A former co-worker pinged me with a question:
Some people want to upgrade for the sake of upgrading, and I am the opposite, like if it aint broke don’t fix it mentality. Do you have any useful articles on the subject?
I wasn’t able to come up with anything that matched exactly what my thoughts were so that means I get to write them down.
The benefits of upgrading are generally:
- new bugfixes (especially security)
- access to new features
- generally smaller integration work
The disadvantages of upgrading are:
- stuff breaks
- new bugs
- existing features change
- upgrading takes time
- minor updates might not be as well tested
You still eventulaly have to upgrade but frequent upgrades can leave you with more doubts and questions than the benefits they provide.
The sentiment I was looking for and couldn’t find was that if you have Automated Acceptance Tests for new releases of Third Party Libraries then you can upgrade as often as you’d like.
Consider a situation that I lived through at a previous job.

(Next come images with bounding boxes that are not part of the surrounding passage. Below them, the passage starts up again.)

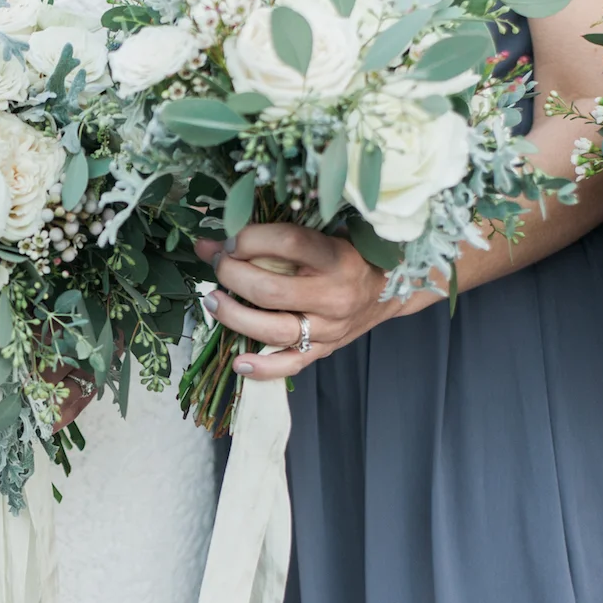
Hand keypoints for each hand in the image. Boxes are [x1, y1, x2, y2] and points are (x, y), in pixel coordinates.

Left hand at [194, 224, 406, 381]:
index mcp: (337, 258)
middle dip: (232, 275)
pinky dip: (262, 367)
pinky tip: (238, 361)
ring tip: (213, 300)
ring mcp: (329, 328)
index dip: (249, 239)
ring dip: (234, 316)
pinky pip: (290, 364)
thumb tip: (215, 234)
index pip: (288, 243)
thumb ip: (279, 236)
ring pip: (273, 330)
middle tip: (217, 264)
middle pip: (270, 290)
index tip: (230, 239)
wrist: (390, 288)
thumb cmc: (349, 255)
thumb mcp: (324, 237)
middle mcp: (334, 295)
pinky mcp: (324, 350)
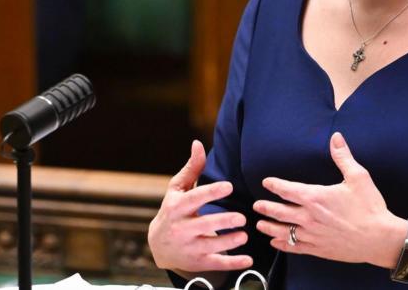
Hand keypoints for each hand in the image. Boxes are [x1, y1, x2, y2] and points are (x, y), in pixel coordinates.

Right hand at [148, 140, 252, 274]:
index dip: (211, 192)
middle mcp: (181, 228)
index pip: (194, 198)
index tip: (228, 186)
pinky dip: (233, 263)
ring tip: (244, 235)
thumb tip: (198, 143)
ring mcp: (189, 247)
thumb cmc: (173, 210)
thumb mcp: (178, 189)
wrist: (159, 245)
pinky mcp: (198, 262)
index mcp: (177, 207)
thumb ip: (192, 168)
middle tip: (241, 217)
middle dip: (223, 222)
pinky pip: (217, 264)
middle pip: (204, 224)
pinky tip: (248, 260)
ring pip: (211, 246)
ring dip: (229, 242)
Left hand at [253, 133, 403, 267]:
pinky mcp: (319, 250)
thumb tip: (335, 137)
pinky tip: (276, 243)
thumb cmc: (370, 207)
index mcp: (316, 197)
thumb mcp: (358, 177)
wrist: (379, 239)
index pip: (287, 190)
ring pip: (284, 232)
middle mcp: (309, 217)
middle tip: (256, 205)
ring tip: (260, 224)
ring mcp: (313, 235)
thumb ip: (343, 157)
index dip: (275, 185)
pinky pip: (295, 248)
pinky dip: (283, 244)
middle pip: (280, 212)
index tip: (266, 182)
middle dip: (266, 207)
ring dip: (270, 227)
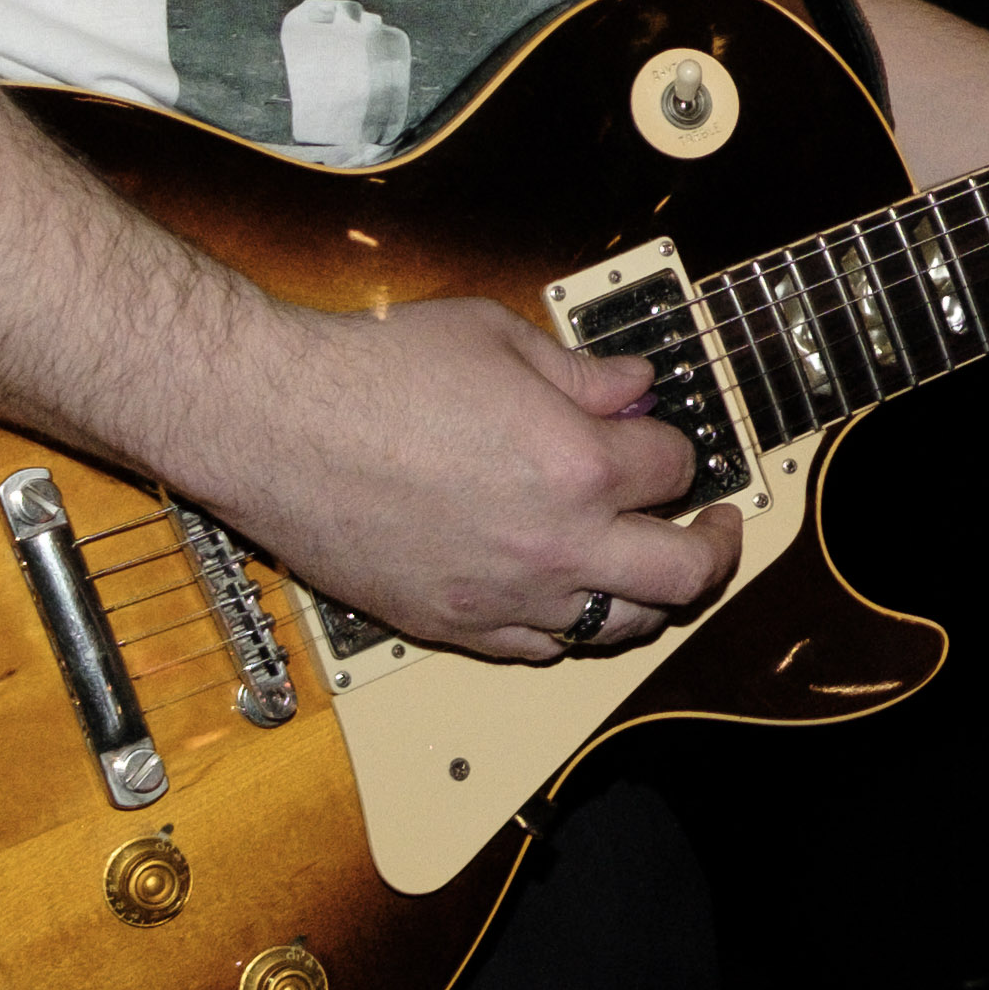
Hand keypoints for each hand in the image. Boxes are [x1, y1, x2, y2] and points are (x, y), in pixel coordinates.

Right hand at [183, 294, 740, 660]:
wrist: (273, 424)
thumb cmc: (372, 372)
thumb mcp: (497, 337)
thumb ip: (581, 371)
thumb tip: (634, 385)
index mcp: (579, 466)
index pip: (676, 469)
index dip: (674, 447)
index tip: (657, 436)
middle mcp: (555, 546)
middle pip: (683, 576)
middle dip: (715, 547)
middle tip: (715, 528)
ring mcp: (504, 598)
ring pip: (618, 628)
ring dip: (646, 597)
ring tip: (646, 566)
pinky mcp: (451, 627)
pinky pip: (539, 653)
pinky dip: (566, 629)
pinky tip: (564, 597)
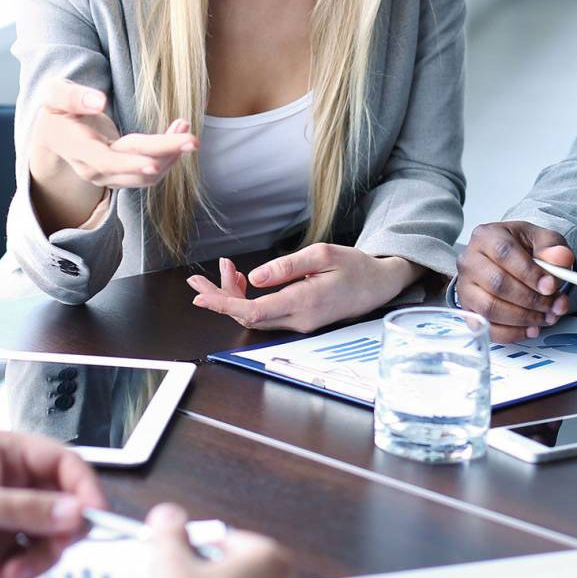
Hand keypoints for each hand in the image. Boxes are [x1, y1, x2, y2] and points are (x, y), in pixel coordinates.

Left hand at [0, 429, 108, 577]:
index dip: (84, 489)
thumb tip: (74, 513)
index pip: (65, 464)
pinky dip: (20, 573)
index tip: (94, 517)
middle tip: (46, 553)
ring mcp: (9, 516)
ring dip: (37, 561)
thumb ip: (26, 509)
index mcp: (9, 454)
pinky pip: (32, 561)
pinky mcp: (2, 546)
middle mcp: (14, 482)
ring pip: (51, 539)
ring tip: (9, 573)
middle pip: (65, 507)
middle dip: (56, 536)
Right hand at [30, 78, 196, 193]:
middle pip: (133, 169)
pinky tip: (178, 135)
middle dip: (165, 155)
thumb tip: (98, 100)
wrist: (54, 134)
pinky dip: (167, 157)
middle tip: (192, 140)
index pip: (105, 161)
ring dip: (170, 155)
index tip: (154, 162)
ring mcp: (107, 176)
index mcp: (76, 147)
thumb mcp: (55, 94)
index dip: (130, 164)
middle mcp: (92, 168)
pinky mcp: (121, 175)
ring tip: (185, 128)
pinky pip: (148, 173)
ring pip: (145, 176)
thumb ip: (73, 96)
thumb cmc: (57, 109)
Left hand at [185, 245, 418, 333]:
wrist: (380, 286)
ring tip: (222, 269)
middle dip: (220, 297)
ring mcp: (299, 323)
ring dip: (233, 296)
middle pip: (247, 315)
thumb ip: (287, 266)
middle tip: (196, 278)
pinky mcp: (300, 320)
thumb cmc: (355, 266)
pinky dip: (249, 298)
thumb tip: (255, 277)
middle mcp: (299, 319)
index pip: (254, 310)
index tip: (200, 296)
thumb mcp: (323, 254)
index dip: (223, 304)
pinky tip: (242, 279)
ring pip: (255, 315)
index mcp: (304, 302)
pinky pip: (267, 313)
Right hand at [454, 220, 576, 338]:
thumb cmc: (521, 249)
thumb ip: (553, 247)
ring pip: (490, 309)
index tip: (551, 286)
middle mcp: (470, 261)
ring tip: (546, 316)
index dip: (530, 273)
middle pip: (497, 284)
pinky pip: (486, 328)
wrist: (510, 260)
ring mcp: (465, 288)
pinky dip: (512, 333)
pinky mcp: (468, 310)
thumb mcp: (541, 239)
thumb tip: (562, 258)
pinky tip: (530, 328)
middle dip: (531, 299)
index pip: (505, 253)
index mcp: (487, 237)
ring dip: (524, 318)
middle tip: (553, 305)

The company I worked for was integrating with a commercial third-party library and every code drop alternately caused or fixed an arbitrary number of bugs. It was really slowing the project down (because the third-party library was not yet finished but provided key functionality to our company’s project), integrating with these code drops chewed up a lot of testing and developer time and caused a lot of uncertainty when there were any problems.
One of the developers then wrote some automated acceptance tests around the third-party API. Calling these three functions in this order and it should have a certain behaviour. Calling a different function should have this other affect. When code drops came in that did not meet the automated acceptance tests, he was able to reject the library releases within minutes instead of taking on that new, unknown instability for no benefit.
In a well-functioning system, these are basically the same thing as automated unit tests but in a lot of cases when you receive a library you don’t receive the unit tests. In addition if unit tests are added, removed, or changed, it might be difficult to know if the library in question has changes that are worth knowing about or whether the changes are irrelevant to how you are using the library.
In the absence of your own Automated Acceptance Tests from a consumer / customer perspective, a thorough system-level or integration test can suffice because it will generally point you to the problem areas. In certain cases though, the return on investment of writing your own customer-managed Automated Acceptance tests are a huge plus… especially with relatively unstable or immature libraries. In the open-source world, they are especially valuable to contribute back upstream, as then your specific use cases will be much less likely to break (vis the old SpikeSource, which used to make money selling extra-tested packages of open source software).
And if you’re not even in the door with automated testing (either your own unit or “sloppy integration”) you’ll get the best ROI investing in post-deployment tests, a good staging environment, and the ability to test out whether a certain underlying software upgrade is going to break your system or make it “better”.